Si le scrutin est dans sept longues semaines, les choses vont en réalité aller très vite du côté des investitures. Il n’y a pas de temps à perdre pour mener campagne et transformer l’essai. Car Emmanuel Macron a besoin d’une majorité solide à l’Assemblée nationale pour mener ses réformes. Puisqu’on n’est jamais mieux servi que par soi-même, le chef de l’Etat va mettre la main à la pâte. Il va s’occuper personnellement de la guest list. Autrement dit, des investitures. Pour l’heure, il n’y a d’ailleurs pas chez LREM de commission nationale d’investiture pour les législatives, contrairement à 2017. Signe que les choses se passeront in fine à l’Elysée.

« Emmanuel Macron prépare une majorité présidentielle qui lui permettra de gouverner »

« Ça paraît logique qu’il suive. Ça ne veut pas dire qu’il va faire passer des entretiens d’embauche à 577 candidats. Mais il va regarder tout ça », reconnaît le député Roland Lescure, porte-parole de LREM. Le président de la commission des affaires économiques de l’Assemblée ajoute : « Il prépare une majorité présidentielle qui lui permettra de gouverner ». Le président de l’Assemblée, « Richard Ferrand, joue un rôle important dans ce processus », détaille le député, aux côtés de Christophe Castaner, patron des députés marcheurs, ou de Stanislas Guerini, délégué général de LREM.

« Je pense que le travail a été fait par le mouvement, il y a des candidats spontanés aussi.
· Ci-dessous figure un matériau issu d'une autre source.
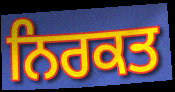
ਨਿਰਕਤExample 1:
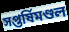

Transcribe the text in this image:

সপ্তর্ষিমণ্ডল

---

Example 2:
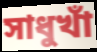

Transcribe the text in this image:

সাধুখাঁ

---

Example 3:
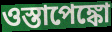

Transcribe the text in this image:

ওস্তাপেঙ্কো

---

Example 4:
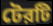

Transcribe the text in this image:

টেরটি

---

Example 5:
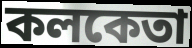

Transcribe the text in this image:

কলকেতা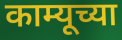
काम्यूच्याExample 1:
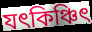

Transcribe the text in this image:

যৎকিঞ্চিৎ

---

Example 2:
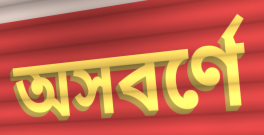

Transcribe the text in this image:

অসবর্ণে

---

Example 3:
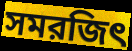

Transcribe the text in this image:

সমরজিৎ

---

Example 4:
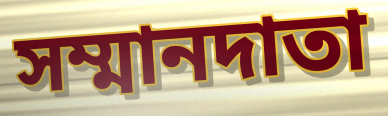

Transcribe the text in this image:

সম্মানদাতা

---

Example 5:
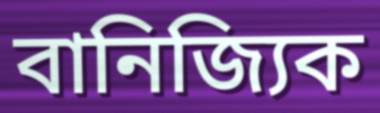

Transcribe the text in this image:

বানিজ্যিকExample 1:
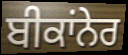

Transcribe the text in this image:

ਬੀਕਾਂਨੇਰ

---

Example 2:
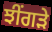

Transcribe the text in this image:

ਝੀਂਗੜੇ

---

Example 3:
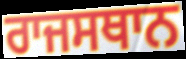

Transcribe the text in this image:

ਰਾਜਸਥਾਨ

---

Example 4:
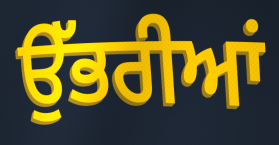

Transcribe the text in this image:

ਉੱਭਰੀਆਂ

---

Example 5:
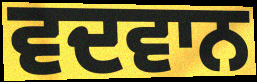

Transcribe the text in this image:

ਵਦਵਾਨ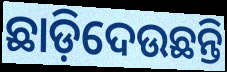
ଛାଡ଼ିଦେଉଛନ୍ତି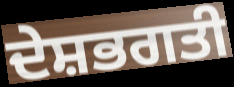
ਦੇਸ਼ਭਗਤੀ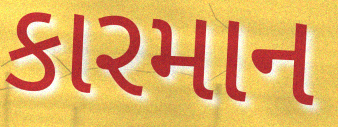
કારમાનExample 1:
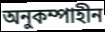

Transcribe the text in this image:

অনুকম্পাহীন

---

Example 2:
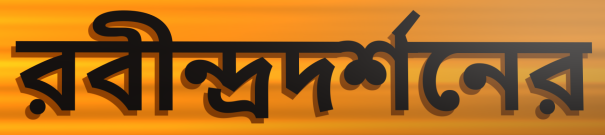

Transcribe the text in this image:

রবীন্দ্রদর্শনের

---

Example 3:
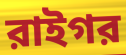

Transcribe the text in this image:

রাইগর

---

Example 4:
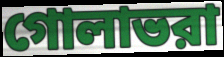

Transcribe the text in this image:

গোলাভরা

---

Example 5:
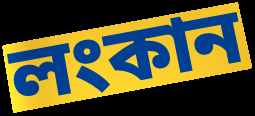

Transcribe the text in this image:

লংকানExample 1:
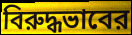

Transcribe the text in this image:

বিরুদ্ধভাবের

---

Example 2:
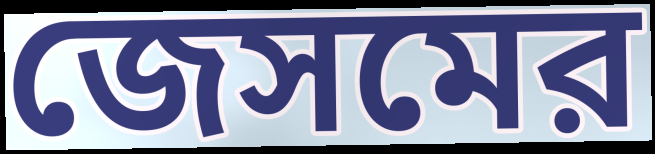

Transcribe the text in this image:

জেসমের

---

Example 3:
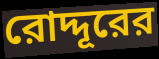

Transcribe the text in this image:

রোদ্দূরের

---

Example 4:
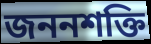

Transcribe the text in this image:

জননশক্তি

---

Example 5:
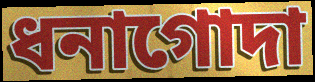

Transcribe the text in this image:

ধনাগোদা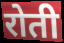
रोती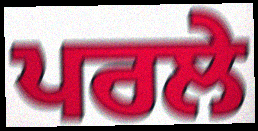
ਪਰਲੇ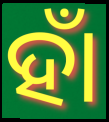
ହାଁ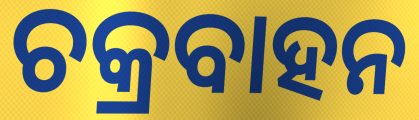
ଚକ୍ରବାହନ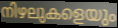
നിഴലുകളെയുംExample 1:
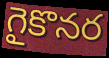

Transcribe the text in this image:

గైకొనర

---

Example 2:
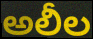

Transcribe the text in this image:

అలీల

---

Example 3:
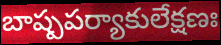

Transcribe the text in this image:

బాష్పపర్యాకులేక్షణః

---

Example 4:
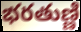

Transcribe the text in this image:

భరతుణ్ణి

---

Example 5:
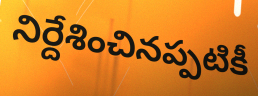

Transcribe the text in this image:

నిర్దేశించినప్పటికీ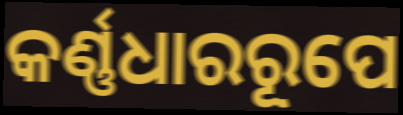
କର୍ଣ୍ଣଧାରରୂପେ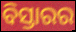
ବିସ୍ତାରର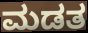
ಮಡತ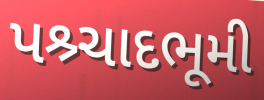
પશ્ર્ચાદભૂમી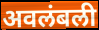
अवलंबली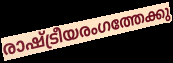
രാഷ്ട്രീയരംഗത്തേക്കു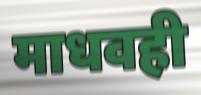
माधवही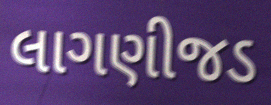
લાગણીજડ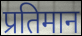
प्रतिमानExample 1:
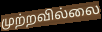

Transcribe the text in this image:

முற்றவில்லை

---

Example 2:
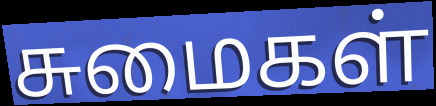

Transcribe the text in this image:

சுமைகள்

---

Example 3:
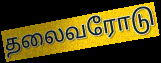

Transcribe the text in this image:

தலைவரோடு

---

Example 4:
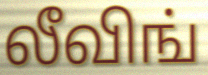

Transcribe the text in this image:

லீவிங்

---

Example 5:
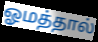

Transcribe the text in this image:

ஓமத்தால்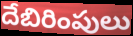
దేబిరింపులు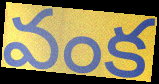
వంక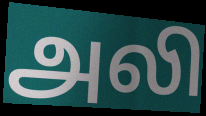
அலிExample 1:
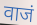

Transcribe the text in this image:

वाजं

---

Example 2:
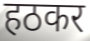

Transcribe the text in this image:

हठकर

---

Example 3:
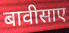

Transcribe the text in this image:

बावीसाए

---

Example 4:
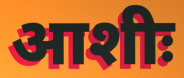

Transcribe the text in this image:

आशीः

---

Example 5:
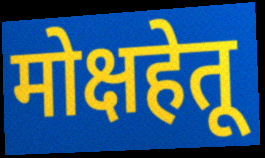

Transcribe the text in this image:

मोक्षहेतूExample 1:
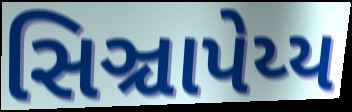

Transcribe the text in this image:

સિઞ્ચાપેય્ય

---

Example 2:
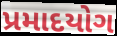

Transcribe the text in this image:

પ્રમાદયોગ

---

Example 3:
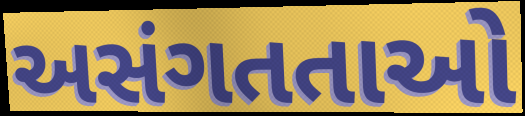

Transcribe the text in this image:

અસંગતતાઓ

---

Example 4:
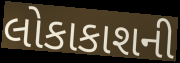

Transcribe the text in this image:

લોકાકાશની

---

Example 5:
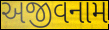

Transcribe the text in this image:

Tout remonte au mouvement et sans doute que le Président aura son mot à dire pour faire les choix », confirme François Patriat, président du groupe RDPI (LREM) du Sénat, tout comme le député LREM Sacha Houlié, qui « imagine que le Président aura un œil attentif sur cette question. Il regardera les principaux désignés et les équilibres généraux ». « Il va exercer un certain contrôle », euphémise un habitué du sujet.

Après « une première vague d’investiture » cette semaine, « le reste fera l’objet d’âpres négociations »

Les choses vont se jouer d’ici le début du mois de mai, voire dans les prochains jours. « Dès cette semaine, une première vague d’investiture » sera arrêtée. Elle concernera d’abord les députés sortants. Une source interne espère jusqu’à 250 députés réinvestis, alors que le groupe en compte 267. « Pour le reste, ça fera l’objet d’âpres négociations », lance un député. Une chose est sûre : Emmanuel Macron va suivre ces investitures « comme le lait sur le feu ».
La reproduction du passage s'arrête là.